To the contestants in Drop Dead Gorgeous, winning means a ticket out of small-town Minnesota. Kirstie Alley, with a lip-curling, milk-curdling, "ya betcha" accent, is Gladys Leeman, former pageant winner, mother of leading contestant Becky (Denise Richards), and coincidentally, manager of this year's small-town pageant. One by one, Becky's competitors begin to meet with unfortunate "accidents," until Becky's nemesis Amber Atkins (Kirsten Dunst) fears she may be the last of the competition.

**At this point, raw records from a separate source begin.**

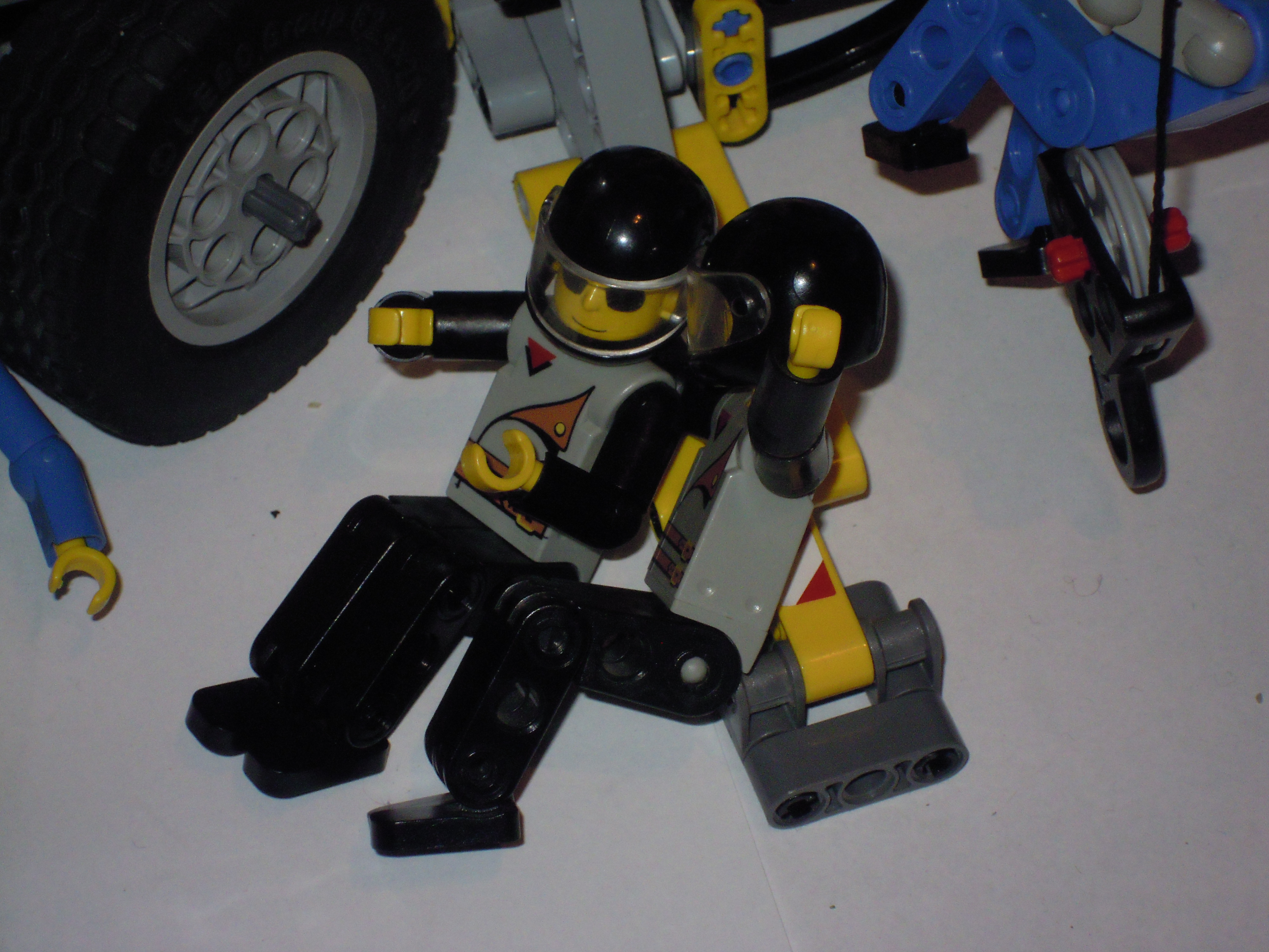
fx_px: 5132
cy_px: 476
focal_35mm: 140
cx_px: 634
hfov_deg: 14.1
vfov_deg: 10.6
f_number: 6.6
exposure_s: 1/60
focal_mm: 25
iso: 400
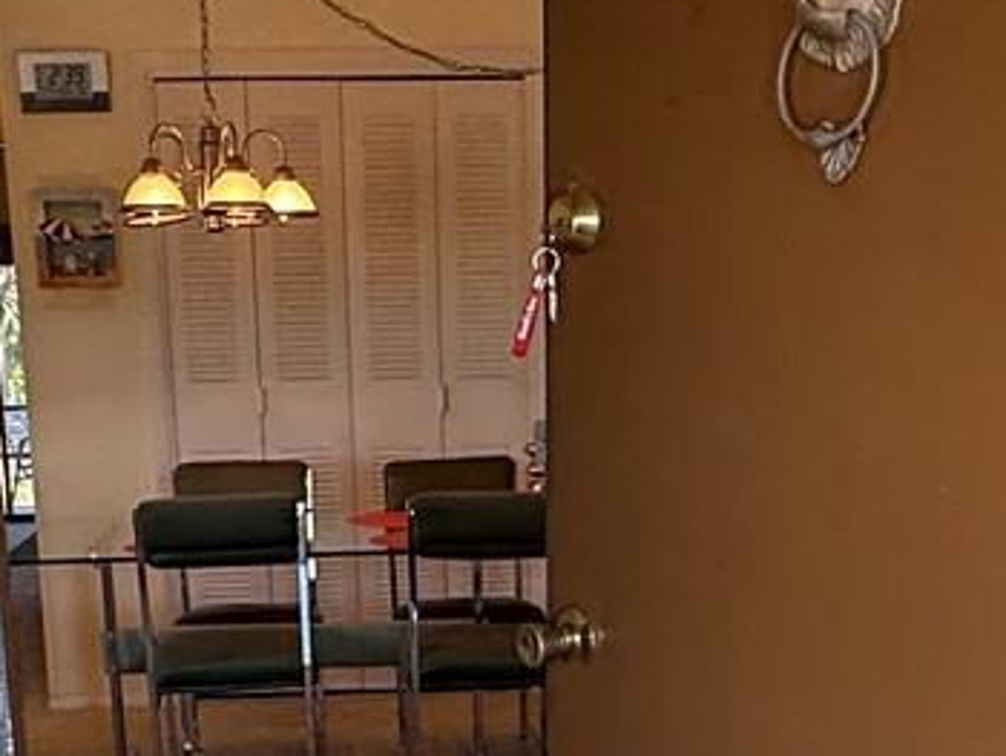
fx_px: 1861
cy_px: 854
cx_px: 503
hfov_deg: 30.2
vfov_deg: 21.6
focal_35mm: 64
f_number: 2.2
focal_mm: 2.22
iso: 64
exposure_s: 1/99
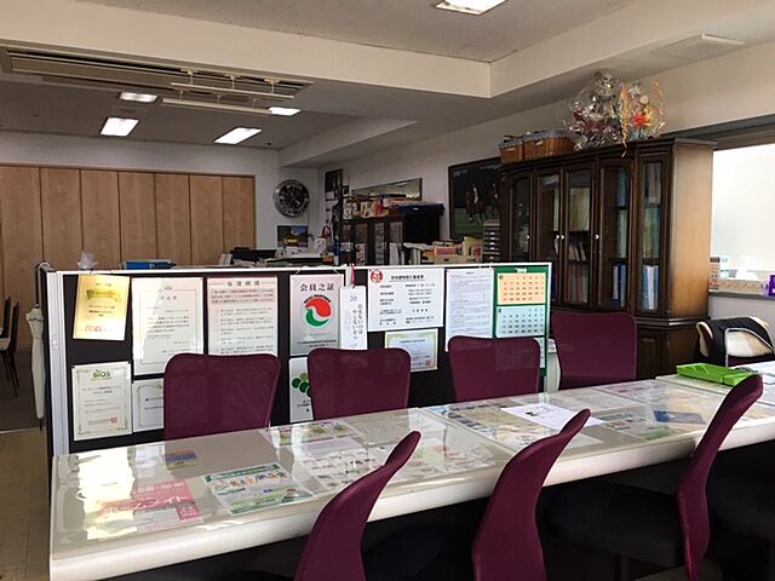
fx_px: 649
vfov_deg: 48.2
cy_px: 290
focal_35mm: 29
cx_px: 388
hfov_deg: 61.7
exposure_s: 1/40
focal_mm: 4.15
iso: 25
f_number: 2.2
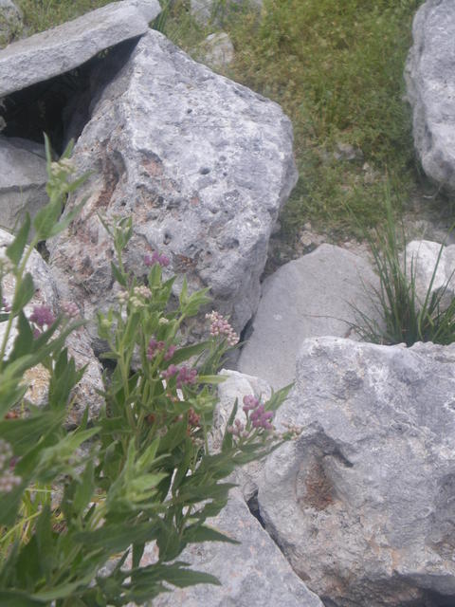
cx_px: 228
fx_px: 1297
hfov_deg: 19.9
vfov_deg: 26.3
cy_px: 304
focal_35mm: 74
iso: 64
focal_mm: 12.3
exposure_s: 1/213
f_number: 4.6
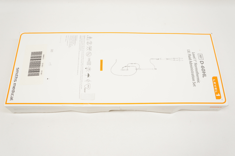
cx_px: 118
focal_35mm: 32
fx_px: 205
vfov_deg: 41.6
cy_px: 78
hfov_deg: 59.5
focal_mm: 21
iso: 400
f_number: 6.3
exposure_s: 1/60
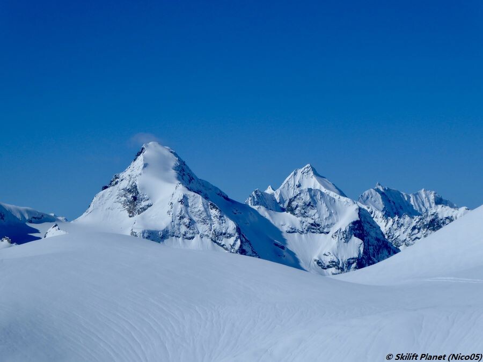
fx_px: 1772
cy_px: 181
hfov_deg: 15.5
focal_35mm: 127
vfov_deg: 11.7
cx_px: 242
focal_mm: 20.6
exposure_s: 1/1600
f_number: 5.1
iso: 80
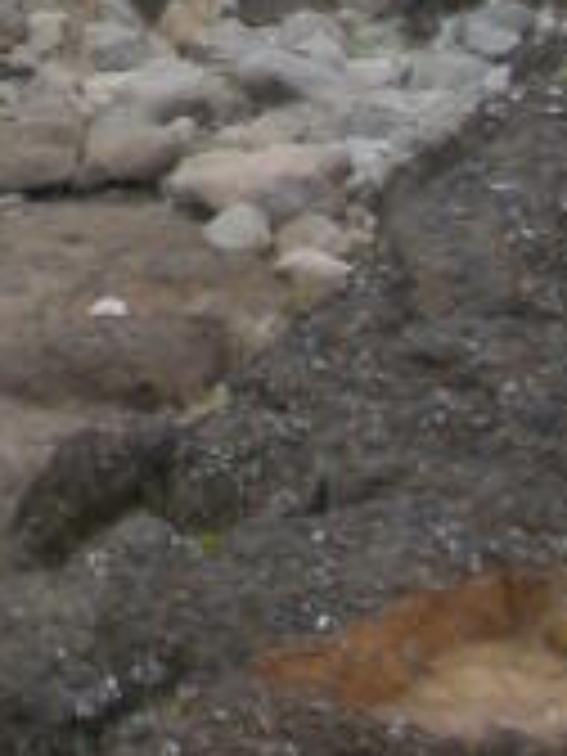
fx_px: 13410
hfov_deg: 2.4
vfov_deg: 3.2
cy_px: -1498
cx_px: -806
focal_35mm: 614
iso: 100
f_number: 4.7
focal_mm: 21.5
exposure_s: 1/128
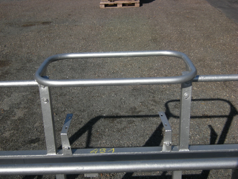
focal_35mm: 52
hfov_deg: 36.8
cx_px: 119
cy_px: 90
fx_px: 358
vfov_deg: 28.0
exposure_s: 1/182
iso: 64
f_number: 7.6
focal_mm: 8.8
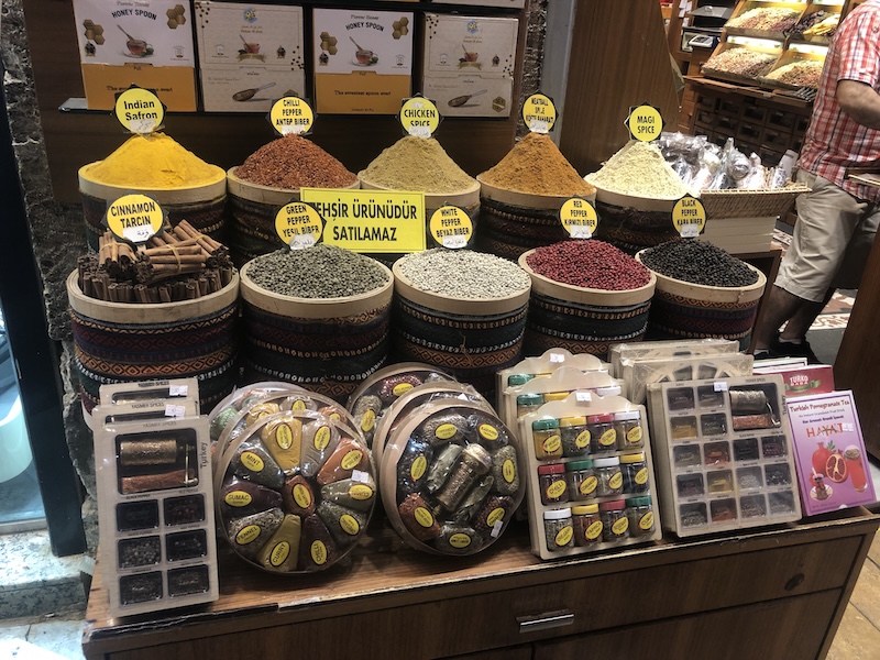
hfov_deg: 63.4
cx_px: 440
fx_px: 712
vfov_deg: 49.7
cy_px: 330
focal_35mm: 28
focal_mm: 3.99
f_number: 1.8
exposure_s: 1/33
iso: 25
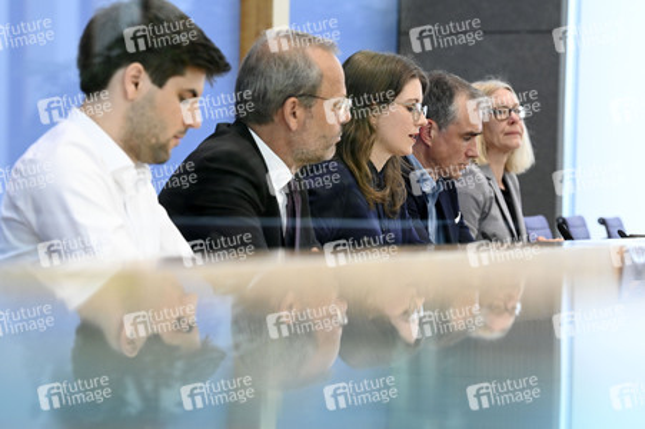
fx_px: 2864
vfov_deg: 8.6
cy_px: 214
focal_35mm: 160
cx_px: 322
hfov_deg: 12.8
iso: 4000
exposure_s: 1/400
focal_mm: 160
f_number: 7.1
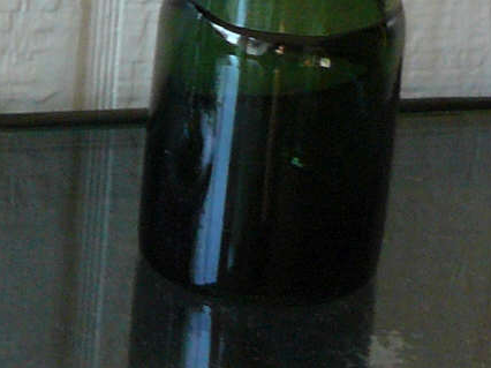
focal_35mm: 178
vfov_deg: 8.2
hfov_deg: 10.7
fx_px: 2523
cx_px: -278
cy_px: -185
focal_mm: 6
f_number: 2.8
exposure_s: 1/30
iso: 160
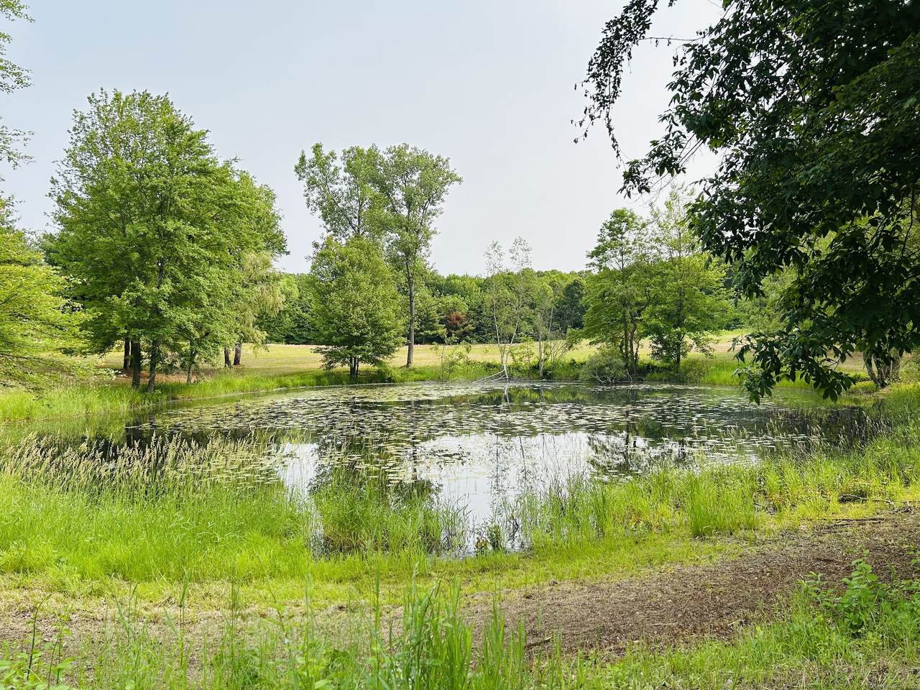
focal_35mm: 26
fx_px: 691
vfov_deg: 53.1
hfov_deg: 67.3
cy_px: 345
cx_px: 460
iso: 50
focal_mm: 5.7
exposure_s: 1/2695
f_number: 1.5
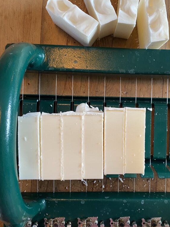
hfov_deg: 40.4
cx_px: 107
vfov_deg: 52.6
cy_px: 109
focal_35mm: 35
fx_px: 229
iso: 125
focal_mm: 4.25
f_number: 1.8
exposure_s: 1/60
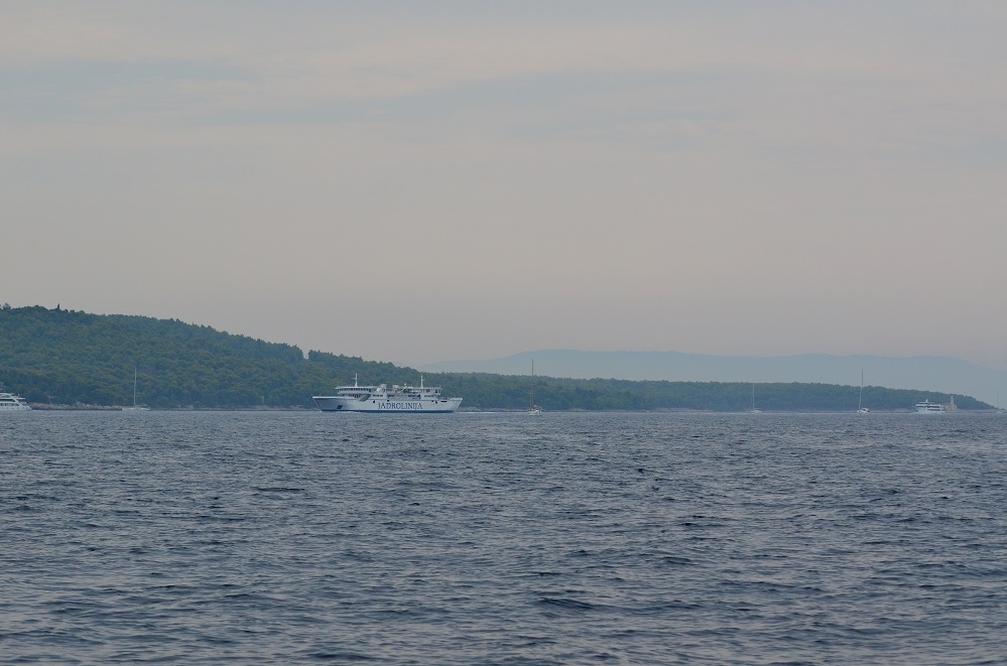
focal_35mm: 105
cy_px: 333
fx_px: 2930
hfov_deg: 19.5
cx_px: 504
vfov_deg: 13.0
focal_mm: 70
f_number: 5.6
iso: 400
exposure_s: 1/2500
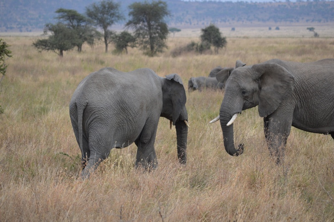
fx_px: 1877
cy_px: 111
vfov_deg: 6.8
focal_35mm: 202
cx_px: 167
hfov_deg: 10.2
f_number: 5.6
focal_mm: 135
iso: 160
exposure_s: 1/500
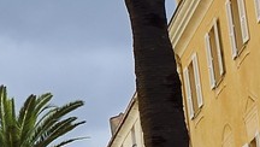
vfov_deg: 5.1
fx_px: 1656
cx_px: -616
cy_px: 118
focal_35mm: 240
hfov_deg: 7.5
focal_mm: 31
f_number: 13
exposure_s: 1/250
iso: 200
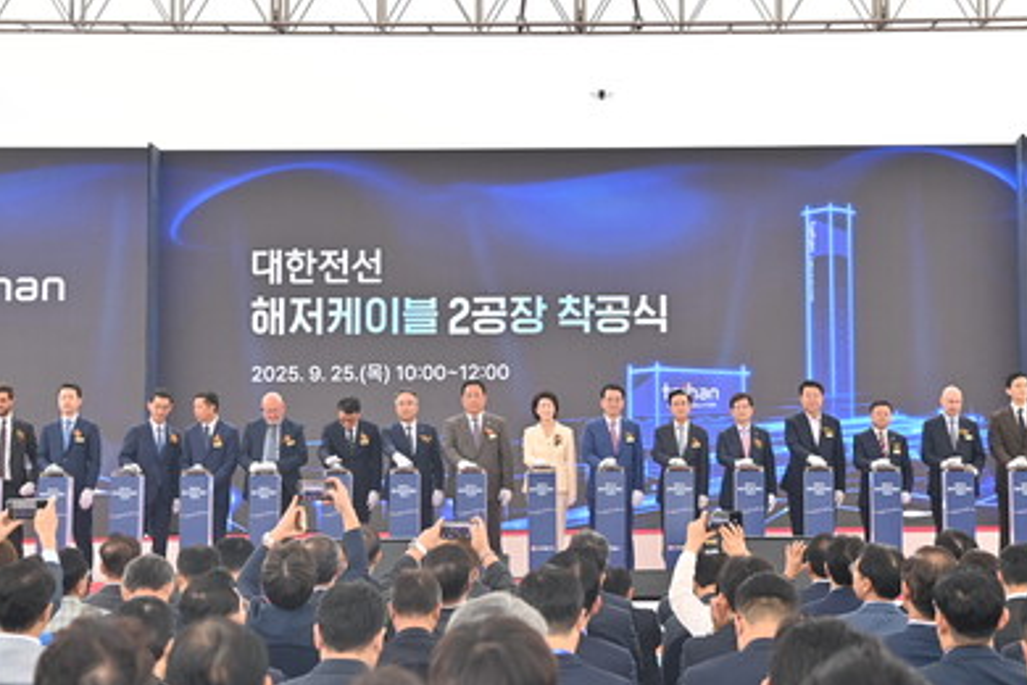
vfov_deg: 17.1
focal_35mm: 80
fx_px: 2282
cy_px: 287
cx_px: 619
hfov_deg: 25.3
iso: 200
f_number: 5
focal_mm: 52
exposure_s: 1/200
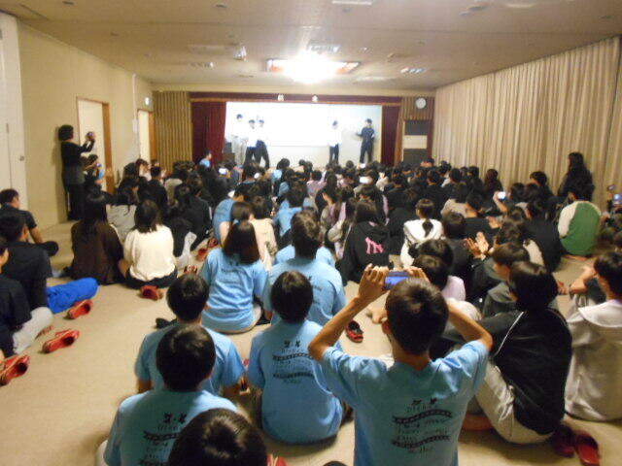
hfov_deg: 67.3
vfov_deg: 53.1
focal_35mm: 26
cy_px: 233
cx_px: 311
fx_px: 467
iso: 800
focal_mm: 4.6
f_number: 3.2
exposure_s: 1/10
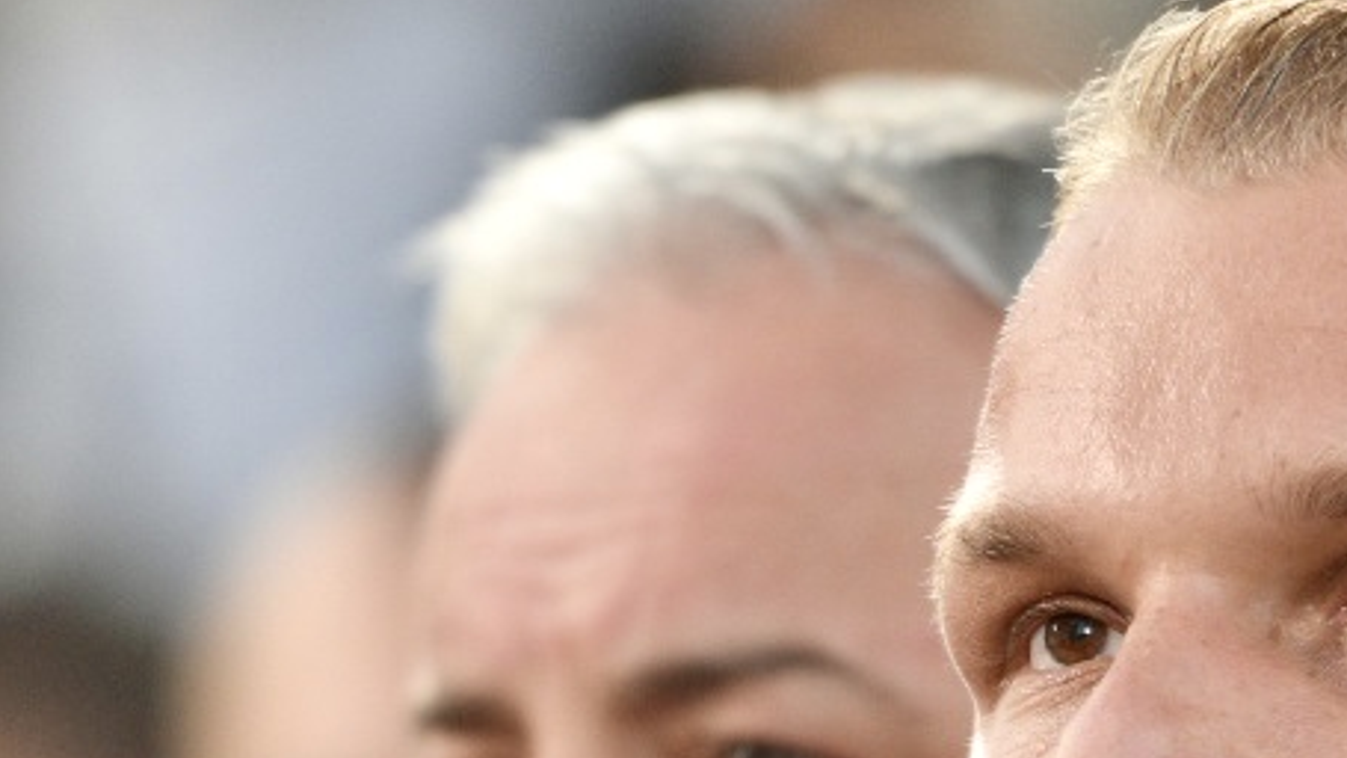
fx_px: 31969
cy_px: 1149
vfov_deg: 1.4
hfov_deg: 2.4
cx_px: 1066
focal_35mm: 895
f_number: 2.8
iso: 640
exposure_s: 1/500
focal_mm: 200
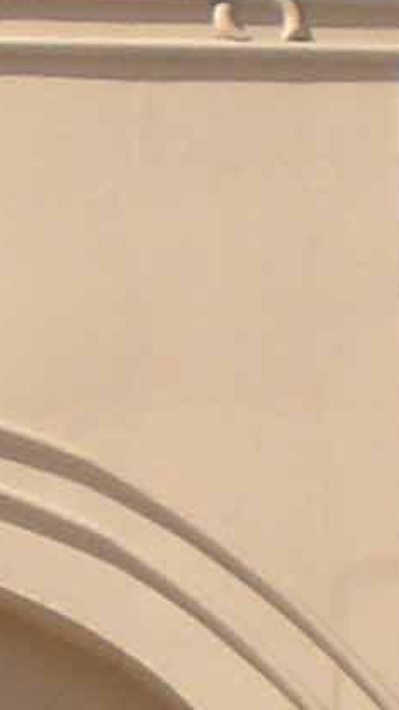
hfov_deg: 4.3
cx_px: -200
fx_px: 5250
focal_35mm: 279
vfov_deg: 7.6
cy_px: 1118
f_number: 4.4
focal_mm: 6.3
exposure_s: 1/400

Ellen Barkin, as Amber's mom, provides a little bit of grounding for this predictable wackiness, but even she cannot overcome the movie's grasping desire to be not only the most beautiful, but the smartest in the class. Actually, Drop Dead Gorgeous really, really wants to inherit the audience for smart comedies like There's Something about Mary -- so much so that the writer even includes a Developmentally Disabled Adult with his own built-in laugh track. When the movie's only big funny moment falls on the poor retard's head, the viewer really starts to sympathize with political correctness.

Like its leading contestant, Drop Dead Gorgeous is coy and cloying. This is Big Hair satire at its worst, with nary a color consultant in view. Where oh where is Jose Eberhart?